Tentativa de inventario

Adopta un escritor

Adopta un escritor
Un hombre se interesa por un libro en la Feria del Libro de Madrid, a 10 de septiembre de 2021. EFE/ Emilio Naranjo

En la 268 el escritor Fernando Aramburu acaba de anotar en la página de cortesía de su último libro Para Francisca con agrado. Sobra decir que la tal Francisca ha quedado complacida. Un ligero tembleque en sus manos evidencia la honda emoción que siente al ver que, en efecto, bajo esa caligrafía de urólogo, se intuye un escueto Para Francisca con agrado. En la 69 un señor sopesa la adquisición de un volumen ilustrado sobre el zumo de apio y en la 117, a escasos metros, una mujer diminuta vende réplicas exactas de códices medievales más grandes que tu cabeza. Mismo emplazamiento en el que, según los cronistas, Borges pasó la tarde del 8 de junio de 1985 presentando Los conjurados. Allí, en la 117, firmó 333 ejemplares. Es más, cuando hubo alcanzado la cifra de marras, el maestro tuvo a bien guardarse el bolígrafo y marchar libre hasta perderse por entre arces y abedules junto a su inseparable Kodama. 

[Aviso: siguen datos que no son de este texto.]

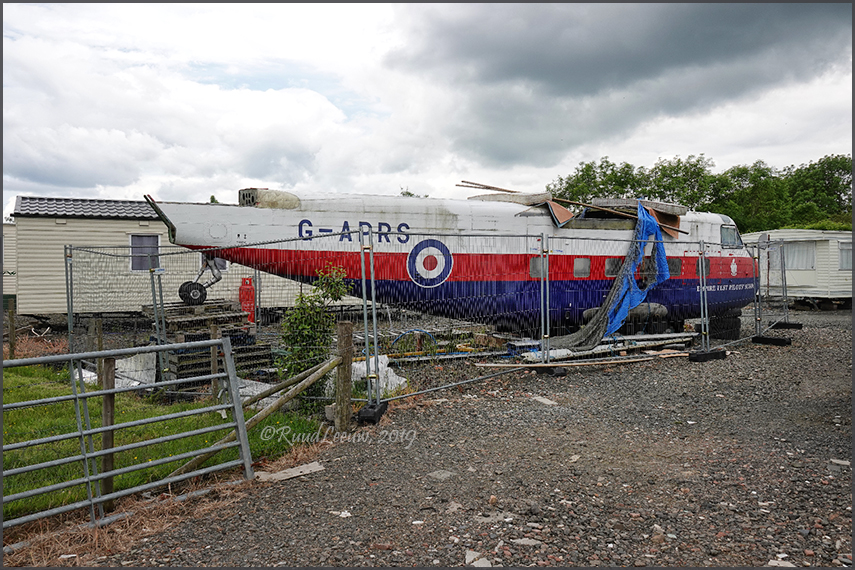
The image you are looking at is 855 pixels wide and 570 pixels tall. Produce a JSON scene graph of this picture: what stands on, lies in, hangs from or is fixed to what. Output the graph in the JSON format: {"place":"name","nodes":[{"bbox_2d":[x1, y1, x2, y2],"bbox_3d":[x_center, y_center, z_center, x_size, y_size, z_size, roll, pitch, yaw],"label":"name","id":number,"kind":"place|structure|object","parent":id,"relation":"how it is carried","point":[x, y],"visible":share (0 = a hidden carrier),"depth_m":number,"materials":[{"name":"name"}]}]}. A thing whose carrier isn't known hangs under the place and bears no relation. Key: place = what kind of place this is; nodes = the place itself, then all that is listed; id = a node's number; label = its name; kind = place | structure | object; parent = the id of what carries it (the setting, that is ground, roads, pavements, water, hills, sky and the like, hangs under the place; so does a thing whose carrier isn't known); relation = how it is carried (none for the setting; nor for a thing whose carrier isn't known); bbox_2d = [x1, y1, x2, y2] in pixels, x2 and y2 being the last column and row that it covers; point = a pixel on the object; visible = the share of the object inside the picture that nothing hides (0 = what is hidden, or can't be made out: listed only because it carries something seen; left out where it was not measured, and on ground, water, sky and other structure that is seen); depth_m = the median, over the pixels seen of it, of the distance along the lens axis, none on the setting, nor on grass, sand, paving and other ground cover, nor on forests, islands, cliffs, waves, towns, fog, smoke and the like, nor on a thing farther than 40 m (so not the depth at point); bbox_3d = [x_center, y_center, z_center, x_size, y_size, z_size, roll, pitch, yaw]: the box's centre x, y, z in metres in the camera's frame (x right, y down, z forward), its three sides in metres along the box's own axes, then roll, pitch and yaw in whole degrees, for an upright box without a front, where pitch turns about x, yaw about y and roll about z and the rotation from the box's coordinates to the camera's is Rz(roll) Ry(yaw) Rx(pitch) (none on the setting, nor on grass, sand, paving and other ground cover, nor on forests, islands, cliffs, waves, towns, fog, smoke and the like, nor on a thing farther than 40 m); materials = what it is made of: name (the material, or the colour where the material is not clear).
{"place":"outdoors","nodes":[
{"label":"outdoors","id":0,"kind":"place"},
{"bbox_2d":[0,362,328,523],"label":"lawn","id":1,"kind":"structure","parent":0,"point":[47,393],"materials":[{"name":"green plant"}]},
{"bbox_2d":[87,319,103,385],"bbox_3d":[-4.037,0.942,8.405,0.113,1.037,0.117,-1,2,-27],"label":"wooden post","id":2,"kind":"object","parent":1,"relation":"on","point":[99,321],"visible":0.65,"depth_m":8.36,"materials":[{"name":"brown wood"}]},
{"bbox_2d":[99,353,116,510],"bbox_3d":[-2.156,1.017,4.635,0.095,1.121,0.097,-1,2,-27],"label":"wooden post","id":3,"kind":"object","parent":1,"relation":"on","point":[106,461],"visible":0.78,"depth_m":4.60,"materials":[{"name":"brown wood"}]},
{"bbox_2d":[209,322,219,397],"bbox_3d":[-2.432,0.976,7.880,0.079,1.067,0.082,-1,2,-27],"label":"wooden post","id":4,"kind":"object","parent":1,"relation":"on","point":[213,329],"visible":0.81,"depth_m":7.84,"materials":[{"name":"brown wood"}]},
{"bbox_2d":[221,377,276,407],"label":"white sheet","id":5,"kind":"object","parent":1,"relation":"on","point":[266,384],"visible":0.37,"depth_m":7.94,"materials":[{"name":"white"}]},
{"bbox_2d":[276,262,349,393],"bbox_3d":[-1.308,0.565,7.897,0.831,1.630,0.819,-1,2,-27],"label":"shrub","id":6,"kind":"object","parent":1,"relation":"on","point":[308,319],"visible":0.81,"depth_m":7.75,"materials":[{"name":"green plant"}]},
{"bbox_2d":[0,0,854,215],"label":"sky","id":7,"kind":"structure","parent":0,"point":[30,10],"materials":[{"name":"grey"}]},
{"bbox_2d":[14,305,854,569],"label":"gravel ground","id":8,"kind":"structure","parent":0,"point":[778,353],"materials":[{"name":"grey gravel"}]},
{"bbox_2d":[1,335,258,534],"bbox_3d":[-2.159,0.986,4.172,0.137,1.225,2.829,1,2,43],"label":"metal gate","id":9,"kind":"structure","parent":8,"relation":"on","point":[87,479],"depth_m":4.35,"materials":[{"name":"grey metal"}]},
{"bbox_2d":[114,353,156,388],"bbox_3d":[-4.010,1.128,9.308,0.809,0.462,0.673,1,2,37],"label":"white sheet","id":10,"kind":"object","parent":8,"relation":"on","point":[131,384],"visible":0.55,"depth_m":9.14,"materials":[{"name":"white plastic"}]},
{"bbox_2d":[10,195,337,314],"bbox_3d":[-6.318,-0.607,20.294,10.173,3.442,2.950,-1,2,-27],"label":"mobile home","id":11,"kind":"object","parent":8,"relation":"on","point":[54,231],"visible":0.52,"depth_m":17.63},
{"bbox_2d":[130,234,160,271],"bbox_3d":[-7.111,-0.815,17.350,0.835,1.027,0.143,-1,2,-27],"label":"window","id":12,"kind":"structure","parent":11,"relation":"in","point":[156,243],"depth_m":17.35,"materials":[{"name":"grey glass"}]},
{"bbox_2d":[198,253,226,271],"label":"window","id":13,"kind":"structure","parent":11,"relation":"in","point":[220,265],"depth_m":17.82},
{"bbox_2d":[145,299,273,382],"bbox_3d":[-3.371,0.815,10.421,1.543,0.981,1.933,-1,2,-27],"label":"pallet stack","id":14,"kind":"object","parent":8,"relation":"on","point":[178,369],"visible":0.68,"depth_m":10.01,"materials":[{"name":"wood"}]},
{"bbox_2d":[239,278,254,322],"bbox_3d":[-4.413,0.448,16.859,0.406,1.213,0.373,-1,2,-27],"label":"red container","id":15,"kind":"object","parent":8,"relation":"on","point":[245,303],"visible":0.73,"depth_m":16.69,"materials":[{"name":"red plastic"}]},
{"bbox_2d":[255,461,324,482],"bbox_3d":[-1.049,1.448,5.304,0.499,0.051,0.301,-1,2,-27],"label":"wooden board","id":16,"kind":"object","parent":8,"relation":"on","point":[291,476],"visible":0.82,"depth_m":5.26,"materials":[{"name":"grey wood"}]},
{"bbox_2d":[333,510,351,517],"bbox_3d":[-0.543,1.464,4.415,0.135,0.031,0.106,1,2,31],"label":"stone","id":17,"kind":"object","parent":8,"relation":"on","point":[342,515],"visible":0.87,"depth_m":4.40,"materials":[{"name":"white stone"}]},
{"bbox_2d":[334,322,353,430],"bbox_3d":[-0.797,0.943,6.571,0.149,1.152,0.146,-1,2,-27],"label":"wooden post","id":18,"kind":"object","parent":8,"relation":"on","point":[347,323],"visible":0.97,"depth_m":6.51,"materials":[{"name":"brown wood"}]},
{"bbox_2d":[167,352,343,480],"bbox_3d":[-1.451,1.035,5.611,0.322,0.941,1.724,1,2,37],"label":"wooden brace","id":19,"kind":"object","parent":18,"relation":"attached to","point":[318,374],"visible":0.78,"depth_m":5.72,"materials":[{"name":"brown wood"}]},
{"bbox_2d":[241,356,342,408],"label":"wooden brace","id":20,"kind":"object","parent":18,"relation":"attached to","point":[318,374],"visible":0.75,"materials":[{"name":"brown wood"}]},
{"bbox_2d":[356,401,387,422],"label":"fence foot","id":21,"kind":"object","parent":8,"relation":"on","point":[370,417],"visible":0.66,"depth_m":7.06},
{"bbox_2d":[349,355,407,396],"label":"white bag","id":22,"kind":"object","parent":8,"relation":"on","point":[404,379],"visible":0.56,"depth_m":8.59,"materials":[{"name":"white plastic"}]},
{"bbox_2d":[389,329,437,355],"bbox_3d":[-0.257,1.042,12.273,0.894,0.493,0.508,-1,2,-27],"label":"blue hose","id":23,"kind":"object","parent":8,"relation":"on","point":[414,331],"visible":0.64,"depth_m":12.21,"materials":[{"name":"blue plastic"}]},
{"bbox_2d":[51,223,799,418],"bbox_3d":[1.293,0.296,11.155,12.441,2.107,4.623,-1,2,-27],"label":"wire fence","id":24,"kind":"object","parent":8,"relation":"on","point":[375,349],"visible":0.76,"depth_m":8.96,"materials":[{"name":"grey metal"}]},
{"bbox_2d":[428,470,454,480],"bbox_3d":[0.102,1.461,5.289,0.199,0.050,0.219,1,2,36],"label":"stone","id":25,"kind":"object","parent":8,"relation":"on","point":[445,476],"visible":0.95,"depth_m":5.23,"materials":[{"name":"grey stone"}]},
{"bbox_2d":[142,187,752,342],"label":"airplane","id":26,"kind":"object","parent":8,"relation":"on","point":[248,230],"visible":0.68,"depth_m":12.21,"materials":[{"name":"white metal"}]},
{"bbox_2d":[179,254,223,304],"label":"wheel","id":27,"kind":"object","parent":26,"relation":"attached to","point":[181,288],"visible":0.73,"depth_m":11.36,"materials":[{"name":"black rubber"}]},
{"bbox_2d":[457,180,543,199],"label":"wooden plank","id":28,"kind":"object","parent":26,"relation":"on","point":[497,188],"visible":0.8,"depth_m":14.95,"materials":[{"name":"brown wood"}]},
{"bbox_2d":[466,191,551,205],"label":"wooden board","id":29,"kind":"object","parent":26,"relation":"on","point":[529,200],"visible":0.65,"depth_m":13.39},
{"bbox_2d":[529,256,547,277],"bbox_3d":[1.886,-0.296,11.804,0.557,0.378,0.080,-1,2,-27],"label":"window","id":30,"kind":"structure","parent":26,"relation":"in","point":[536,265],"depth_m":11.77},
{"bbox_2d":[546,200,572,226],"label":"panel","id":31,"kind":"object","parent":26,"relation":"on","point":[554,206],"visible":0.68,"depth_m":13.16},
{"bbox_2d":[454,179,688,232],"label":"wooden pole","id":32,"kind":"object","parent":26,"relation":"on","point":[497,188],"visible":0.85,"depth_m":13.87,"materials":[{"name":"brown wood"}]},
{"bbox_2d":[573,257,590,275],"bbox_3d":[2.845,-0.344,12.959,0.531,0.414,0.128,-1,2,-27],"label":"window","id":33,"kind":"structure","parent":26,"relation":"in","point":[586,268],"depth_m":12.96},
{"bbox_2d":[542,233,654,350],"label":"grey netting","id":34,"kind":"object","parent":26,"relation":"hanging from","point":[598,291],"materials":[{"name":"grey fabric"}]},
{"bbox_2d":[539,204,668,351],"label":"blue tarp","id":35,"kind":"object","parent":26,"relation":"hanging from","point":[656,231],"visible":0.75,"depth_m":12.30,"materials":[{"name":"blue plastic"}]},
{"bbox_2d":[604,257,623,276],"bbox_3d":[3.636,-0.348,13.295,0.622,0.414,0.137,-1,2,-27],"label":"cabin window","id":36,"kind":"structure","parent":26,"relation":"in","point":[608,263],"depth_m":13.21,"materials":[{"name":"grey glass"}]},
{"bbox_2d":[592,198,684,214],"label":"wooden board","id":37,"kind":"object","parent":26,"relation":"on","point":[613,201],"visible":0.74,"depth_m":13.96,"materials":[{"name":"grey wood"}]},
{"bbox_2d":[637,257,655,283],"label":"window","id":38,"kind":"structure","parent":26,"relation":"in","point":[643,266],"depth_m":13.36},
{"bbox_2d":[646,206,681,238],"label":"wooden panel","id":39,"kind":"object","parent":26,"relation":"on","point":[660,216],"visible":0.62,"depth_m":14.24,"materials":[{"name":"brown"}]},
{"bbox_2d":[667,258,682,275],"bbox_3d":[4.870,-0.362,13.892,0.615,0.419,0.146,-1,2,-27],"label":"window","id":40,"kind":"structure","parent":26,"relation":"in","point":[678,268],"depth_m":13.89,"materials":[{"name":"grey glass"}]},
{"bbox_2d":[695,257,710,275],"bbox_3d":[5.759,-0.382,14.516,0.551,0.439,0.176,-1,2,-27],"label":"window","id":41,"kind":"structure","parent":26,"relation":"in","point":[708,261],"depth_m":14.49,"materials":[{"name":"grey glass"}]},
{"bbox_2d":[720,224,741,246],"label":"windshield","id":42,"kind":"structure","parent":26,"relation":"in","point":[725,238],"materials":[{"name":"glass"}]},
{"bbox_2d":[465,550,491,566],"bbox_3d":[0.273,1.486,3.695,0.149,0.050,0.195,0,2,-11],"label":"stone","id":43,"kind":"object","parent":8,"relation":"on","point":[469,557],"visible":0.84,"depth_m":3.69,"materials":[{"name":"white stone"}]},
{"bbox_2d":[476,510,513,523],"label":"stone","id":44,"kind":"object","parent":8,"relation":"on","point":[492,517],"visible":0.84,"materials":[{"name":"grey stone"}]},
{"bbox_2d":[513,537,541,546],"bbox_3d":[0.570,1.470,3.947,0.162,0.040,0.136,0,2,21],"label":"stone","id":45,"kind":"object","parent":8,"relation":"on","point":[526,542],"visible":0.89,"depth_m":3.91,"materials":[{"name":"grey stone"}]},
{"bbox_2d":[532,395,557,405],"bbox_3d":[1.368,1.354,8.063,0.226,0.051,0.334,-1,2,-27],"label":"stone","id":46,"kind":"object","parent":8,"relation":"on","point":[547,401],"visible":0.91,"depth_m":8.02,"materials":[{"name":"grey stone"}]},
{"bbox_2d":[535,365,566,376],"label":"fence foot","id":47,"kind":"object","parent":8,"relation":"on","point":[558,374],"visible":0.57,"depth_m":9.91},
{"bbox_2d":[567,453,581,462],"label":"stone","id":48,"kind":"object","parent":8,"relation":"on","point":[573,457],"visible":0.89,"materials":[{"name":"beige stone"}]},
{"bbox_2d":[471,352,688,370],"bbox_3d":[2.576,1.203,10.686,3.798,0.072,0.297,-1,2,-15],"label":"wooden plank","id":49,"kind":"object","parent":8,"relation":"on","point":[537,364],"visible":0.93,"depth_m":10.57,"materials":[{"name":"brown wood"}]},
{"bbox_2d":[511,333,693,363],"bbox_3d":[3.204,1.099,12.131,3.703,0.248,1.107,-1,2,-27],"label":"stack","id":50,"kind":"object","parent":8,"relation":"on","point":[670,334],"visible":0.66,"depth_m":11.90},
{"bbox_2d":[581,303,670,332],"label":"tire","id":51,"kind":"object","parent":8,"relation":"on","point":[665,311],"visible":0.4,"depth_m":13.25,"materials":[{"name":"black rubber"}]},
{"bbox_2d":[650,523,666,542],"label":"stone","id":52,"kind":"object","parent":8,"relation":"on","point":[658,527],"visible":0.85,"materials":[{"name":"brown stone"}]},
{"bbox_2d":[688,348,725,361],"bbox_3d":[4.640,1.167,11.489,0.603,0.164,0.313,-1,2,-27],"label":"fence foot","id":53,"kind":"object","parent":8,"relation":"on","point":[720,356],"visible":0.79,"depth_m":11.33},
{"bbox_2d":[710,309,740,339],"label":"tire","id":54,"kind":"object","parent":8,"relation":"on","point":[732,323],"visible":0.62,"depth_m":14.73,"materials":[{"name":"black rubber"}]},
{"bbox_2d":[751,335,791,345],"bbox_3d":[6.913,1.109,13.814,0.681,0.161,0.303,1,2,44],"label":"fence foot","id":55,"kind":"object","parent":8,"relation":"on","point":[778,339],"visible":0.85,"depth_m":13.68},
{"bbox_2d":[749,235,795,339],"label":"fence panel","id":56,"kind":"object","parent":8,"relation":"on","point":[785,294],"visible":0.81,"depth_m":15.63,"materials":[{"name":"grey metal"}]},
{"bbox_2d":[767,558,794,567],"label":"stone","id":57,"kind":"object","parent":8,"relation":"on","point":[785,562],"visible":0.78,"depth_m":3.58,"materials":[{"name":"white stone"}]},
{"bbox_2d":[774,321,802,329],"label":"fence foot","id":58,"kind":"object","parent":8,"relation":"on","point":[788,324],"visible":0.64,"depth_m":16.89},
{"bbox_2d":[742,229,854,305],"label":"mobile home","id":59,"kind":"object","parent":8,"relation":"on","point":[802,281],"visible":0.61,"depth_m":23.58,"materials":[{"name":"white metal"}]},
{"bbox_2d":[780,241,816,269],"bbox_3d":[12.754,-1.013,23.813,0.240,1.088,1.604,-1,2,-27],"label":"window","id":60,"kind":"structure","parent":59,"relation":"in","point":[810,253],"depth_m":23.55,"materials":[{"name":"white"}]},
{"bbox_2d":[838,241,852,270],"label":"window","id":61,"kind":"structure","parent":59,"relation":"in","point":[842,265],"depth_m":23.46,"materials":[{"name":"grey glass"}]},
{"bbox_2d":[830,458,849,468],"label":"stone","id":62,"kind":"object","parent":8,"relation":"on","point":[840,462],"visible":0.81,"depth_m":5.33,"materials":[{"name":"stone"}]},
{"bbox_2d":[393,1,853,164],"label":"dark cloud","id":63,"kind":"structure","parent":0,"point":[683,58],"materials":[{"name":"grey"}]},
{"label":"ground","id":64,"kind":"structure","parent":0},
{"bbox_2d":[1,222,16,301],"bbox_3d":[-15.192,-0.389,20.648,6.306,2.847,3.533,-1,2,-27],"label":"mobile home","id":65,"kind":"object","parent":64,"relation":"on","point":[7,241],"visible":0.36,"depth_m":20.61,"materials":[{"name":"white"}]},
{"bbox_2d":[8,299,15,355],"bbox_3d":[-7.046,0.845,11.678,0.099,1.191,0.107,-1,2,-27],"label":"wooden post","id":66,"kind":"object","parent":64,"relation":"on","point":[12,344],"visible":0.96,"depth_m":11.64,"materials":[{"name":"brown wood"}]},
{"bbox_2d":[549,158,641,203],"label":"tree","id":67,"kind":"object","parent":64,"relation":"on","point":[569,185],"visible":0.6,"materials":[{"name":"green plant"}]},
{"bbox_2d":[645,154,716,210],"label":"tree","id":68,"kind":"object","parent":64,"relation":"on","point":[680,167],"visible":0.72,"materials":[{"name":"green plant"}]},
{"bbox_2d":[549,152,854,233],"label":"tree line","id":69,"kind":"object","parent":64,"relation":"on","point":[698,160],"visible":0.46,"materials":[{"name":"green plant"}]},
{"bbox_2d":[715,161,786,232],"label":"tree","id":70,"kind":"object","parent":64,"relation":"on","point":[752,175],"visible":0.78,"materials":[{"name":"green plant"}]},
{"bbox_2d":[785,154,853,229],"label":"tree","id":71,"kind":"object","parent":64,"relation":"on","point":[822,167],"visible":0.77,"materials":[{"name":"green plant"}]}
]}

Porque desaparecer a veces es un privilegio, un ejercicio de estilo en el que el huido deja a su paso un indicio de genialidad. Otras, en cambio, uno debe permanecer. Huir se convierte entonces en un asunto interno. El evadido simula una suerte de trance, como enfrascado en movidas de cierta envergadura; escondido en la nada. En la 21X, y a casi cuatro décadas de distancia del maestro argentino, otro escritor –en este caso uno terrenal– tiene la mirada perdida. La machacona megafonía del recinto le recuerda incesante que está ahí y que está solo, mano sobre mano, con sus libros expuestos en perfecta simetría, impolutos. Sin ninguna Francisca que le interpele. El escritor se ha dado a la fuga, ha emprendido el viaje y nos ha dejado un montoncito de tendones y huesos con apariencia humana. Contempla desde su guarida numerada un reguero de seres camino de otras historias que no son la suya.

La Feria del Libro, según se mire, evidencia la crueldad del mercado y lo hace de un modo en ocasiones tragicómico. El escritor sale de su agujero y se las ve con el lector. Y éste, ajeno a la repercusión que su desdén puede tener en el quebradizo espíritu del escritor, se mueve por la feria entre desvergonzado e impune. De modo que si ven esta tarde a un escritor solitario mascullando movidas para sus adentros, mordisqueando el capuchón de un boli o rascándose con vehemencia un codo, si en su rostro perciben la hoquedad del huido, acérquense, denle palique, tírenle de un moflete, cómanle la boca o pásenle la chusta.

Pero hagan algo. 

La ceguera es una forma de soledad.

Esto último es de Borges. Algo sabía del tema.